Mills had reacted angrily to warnings that UK aid funding may be made contingent upon respecting human rights for LGBT people.

He said the UK did not have the right to “direct to other sovereign nations as to what they should do”, saying their society’s “norms” were different from those in the UK.

Mr Atta Mills told the BBC: “I, as president, will never initiate or support any attempt to legalise homosexuality in Ghana.”

His office subsequently suggested it would reject aid money that is “tied to things that will destroy the moral fibre of society”.

Religious leaders in Ghana have repeatedly fanned the flames of homophobia.

A cleric in Ghana previously claimed that gay sex “causes earthquakes”.

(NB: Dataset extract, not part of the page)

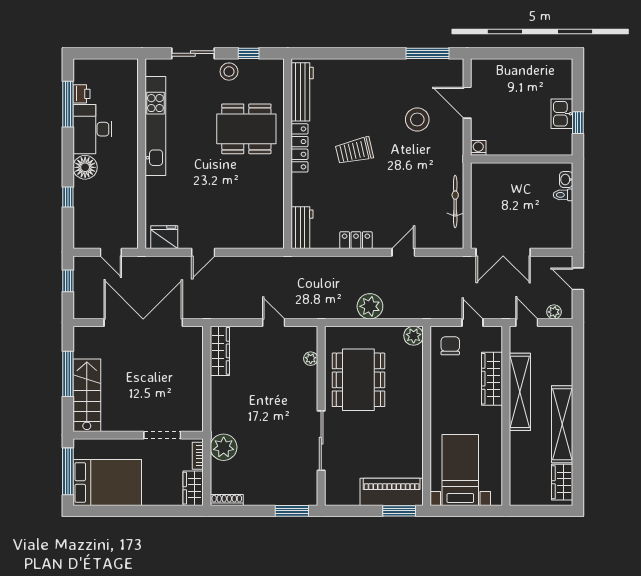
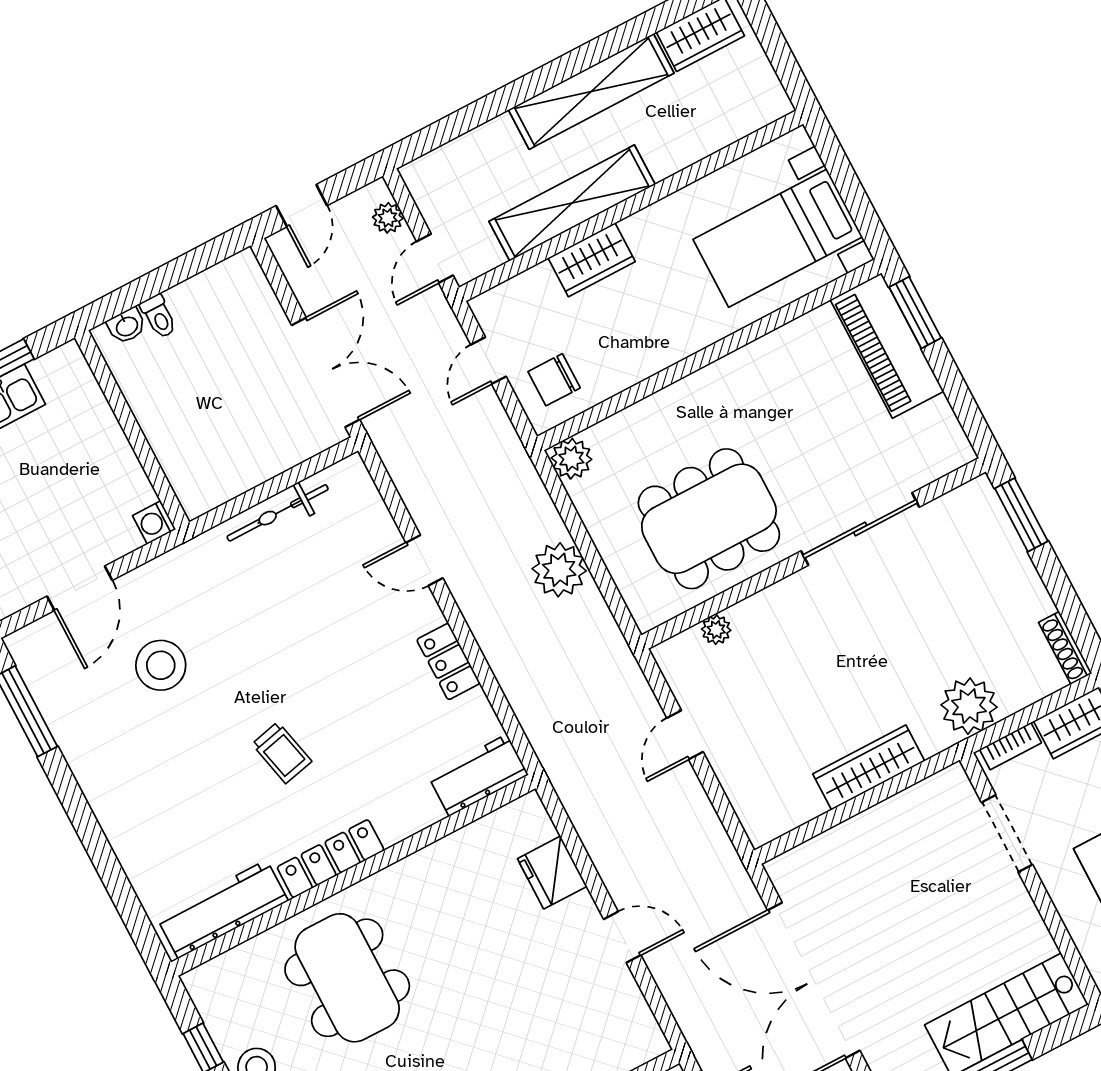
trolley: (354, 151) -> (282, 753), width x0.73, depth x0.72
fridge: (164, 237) -> (552, 872), moved
wardrobe: (220, 351) -> (869, 768), moved
wardrobe: (492, 379) -> (592, 260), width x0.67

Mallam Abass Mahmud made the claims in an attempt to justify violence against LGBT people, claiming gay sex causes natural disasters.

The cleric gave an interview to local media saying: “Allah gets annoyed when males engage in sexual encounters, and such disgusting encounters causes earthquakes.”

He said: “Should we allow such a shame to continue in our communities against our holy teachings?”

Going on, he said: “Certainly no, and we are very happy to chase away such idiots from our Zongo communities.”

A leading spiritualist in the country has also claimed tattoos can influence people to become homosexuals, prostitutes or alcoholics.

And a former political leader has insisted the country must resist homosexuality at all costs.

Mike Ocquaye, who was the deputy speaker in parliament, said that despite pressure from Western governments to adopt LGBT rights, Ghana must continue to persecute gay people.

He said: “We have got to stand our ground.

“We have got to make certain things clear as Africans, and we’ve got to make people, at least, respect us that as for Africans, we say a man is not going to put his sexual organ into a man’s back, and that is Africa for us.”

Mr Ocquaye also claimed that gay sex caused Britain to have “a serious crisis” of family values, and claimed homosexuality is the new ‘sodomy slave trade’.